== Available data
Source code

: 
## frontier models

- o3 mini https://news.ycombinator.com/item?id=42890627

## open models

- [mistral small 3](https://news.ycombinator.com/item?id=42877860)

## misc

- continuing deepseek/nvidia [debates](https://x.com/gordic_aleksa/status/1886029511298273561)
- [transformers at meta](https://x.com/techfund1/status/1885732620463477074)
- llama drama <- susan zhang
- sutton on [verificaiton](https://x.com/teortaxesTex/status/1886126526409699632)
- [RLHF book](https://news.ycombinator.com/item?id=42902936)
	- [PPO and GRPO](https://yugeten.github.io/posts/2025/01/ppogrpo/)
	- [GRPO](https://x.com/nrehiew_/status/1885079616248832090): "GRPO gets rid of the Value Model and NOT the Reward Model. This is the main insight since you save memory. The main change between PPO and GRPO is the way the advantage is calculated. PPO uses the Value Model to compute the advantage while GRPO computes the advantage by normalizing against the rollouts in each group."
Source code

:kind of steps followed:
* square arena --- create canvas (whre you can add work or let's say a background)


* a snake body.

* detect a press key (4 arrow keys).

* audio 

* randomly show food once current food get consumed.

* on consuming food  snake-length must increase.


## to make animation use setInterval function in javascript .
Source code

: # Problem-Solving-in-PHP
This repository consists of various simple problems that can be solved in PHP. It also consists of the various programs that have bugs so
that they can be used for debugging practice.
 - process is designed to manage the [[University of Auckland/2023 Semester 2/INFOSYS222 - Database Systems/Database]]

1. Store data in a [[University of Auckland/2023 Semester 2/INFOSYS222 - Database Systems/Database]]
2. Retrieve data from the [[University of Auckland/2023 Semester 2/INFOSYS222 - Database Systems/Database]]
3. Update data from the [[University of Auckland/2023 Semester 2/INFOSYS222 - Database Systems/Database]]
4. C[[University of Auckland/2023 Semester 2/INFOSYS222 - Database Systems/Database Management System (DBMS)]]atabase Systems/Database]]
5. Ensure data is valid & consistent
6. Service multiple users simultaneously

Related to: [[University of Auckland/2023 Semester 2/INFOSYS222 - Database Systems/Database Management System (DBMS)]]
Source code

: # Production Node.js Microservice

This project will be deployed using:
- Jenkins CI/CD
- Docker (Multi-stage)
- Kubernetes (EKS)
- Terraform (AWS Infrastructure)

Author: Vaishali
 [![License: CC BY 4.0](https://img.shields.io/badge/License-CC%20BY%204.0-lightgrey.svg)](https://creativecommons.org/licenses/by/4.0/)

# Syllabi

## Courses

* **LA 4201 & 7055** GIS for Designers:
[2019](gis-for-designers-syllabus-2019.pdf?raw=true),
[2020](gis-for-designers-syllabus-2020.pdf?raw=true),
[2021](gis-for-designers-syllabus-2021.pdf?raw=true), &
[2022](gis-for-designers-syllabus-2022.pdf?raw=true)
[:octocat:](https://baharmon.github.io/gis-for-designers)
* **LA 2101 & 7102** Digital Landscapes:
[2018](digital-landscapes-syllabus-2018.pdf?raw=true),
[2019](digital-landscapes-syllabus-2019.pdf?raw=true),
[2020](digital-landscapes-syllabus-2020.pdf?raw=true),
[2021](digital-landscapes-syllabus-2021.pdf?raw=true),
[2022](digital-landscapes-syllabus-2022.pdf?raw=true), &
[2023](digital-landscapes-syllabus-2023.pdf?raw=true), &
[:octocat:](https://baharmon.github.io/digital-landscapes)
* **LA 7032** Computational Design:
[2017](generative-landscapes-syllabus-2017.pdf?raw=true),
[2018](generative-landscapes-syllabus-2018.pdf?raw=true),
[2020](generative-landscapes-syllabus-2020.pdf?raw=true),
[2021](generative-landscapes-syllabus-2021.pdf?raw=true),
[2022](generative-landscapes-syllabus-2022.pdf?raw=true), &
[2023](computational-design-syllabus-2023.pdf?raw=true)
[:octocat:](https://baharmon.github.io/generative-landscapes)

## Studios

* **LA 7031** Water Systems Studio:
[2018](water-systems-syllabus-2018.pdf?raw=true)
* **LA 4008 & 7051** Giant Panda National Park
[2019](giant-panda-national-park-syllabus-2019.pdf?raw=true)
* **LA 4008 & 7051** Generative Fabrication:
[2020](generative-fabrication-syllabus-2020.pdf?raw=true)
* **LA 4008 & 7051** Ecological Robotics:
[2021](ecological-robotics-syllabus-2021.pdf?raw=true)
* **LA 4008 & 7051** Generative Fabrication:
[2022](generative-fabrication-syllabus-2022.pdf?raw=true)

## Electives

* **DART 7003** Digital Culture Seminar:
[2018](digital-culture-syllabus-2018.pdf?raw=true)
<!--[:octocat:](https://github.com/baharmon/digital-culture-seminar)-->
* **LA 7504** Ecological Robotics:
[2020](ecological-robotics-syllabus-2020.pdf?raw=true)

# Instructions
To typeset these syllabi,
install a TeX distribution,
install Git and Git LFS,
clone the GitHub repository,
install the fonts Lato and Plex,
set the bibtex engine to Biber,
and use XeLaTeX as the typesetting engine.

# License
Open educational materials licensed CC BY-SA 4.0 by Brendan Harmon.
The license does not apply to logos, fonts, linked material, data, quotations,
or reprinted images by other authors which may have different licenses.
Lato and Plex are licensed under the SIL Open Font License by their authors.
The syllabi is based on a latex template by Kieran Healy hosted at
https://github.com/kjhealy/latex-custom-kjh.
====
Exercise description: Please show each line of the source text above that contains the word "item", counting a match only when the case is the same.

Answer section:
- o3 mini https://news.ycombinator.com/item?id=42890627
- [mistral small 3](https://news.ycombinator.com/item?id=42877860)
- [RLHF book](https://news.ycombinator.com/item?id=42902936)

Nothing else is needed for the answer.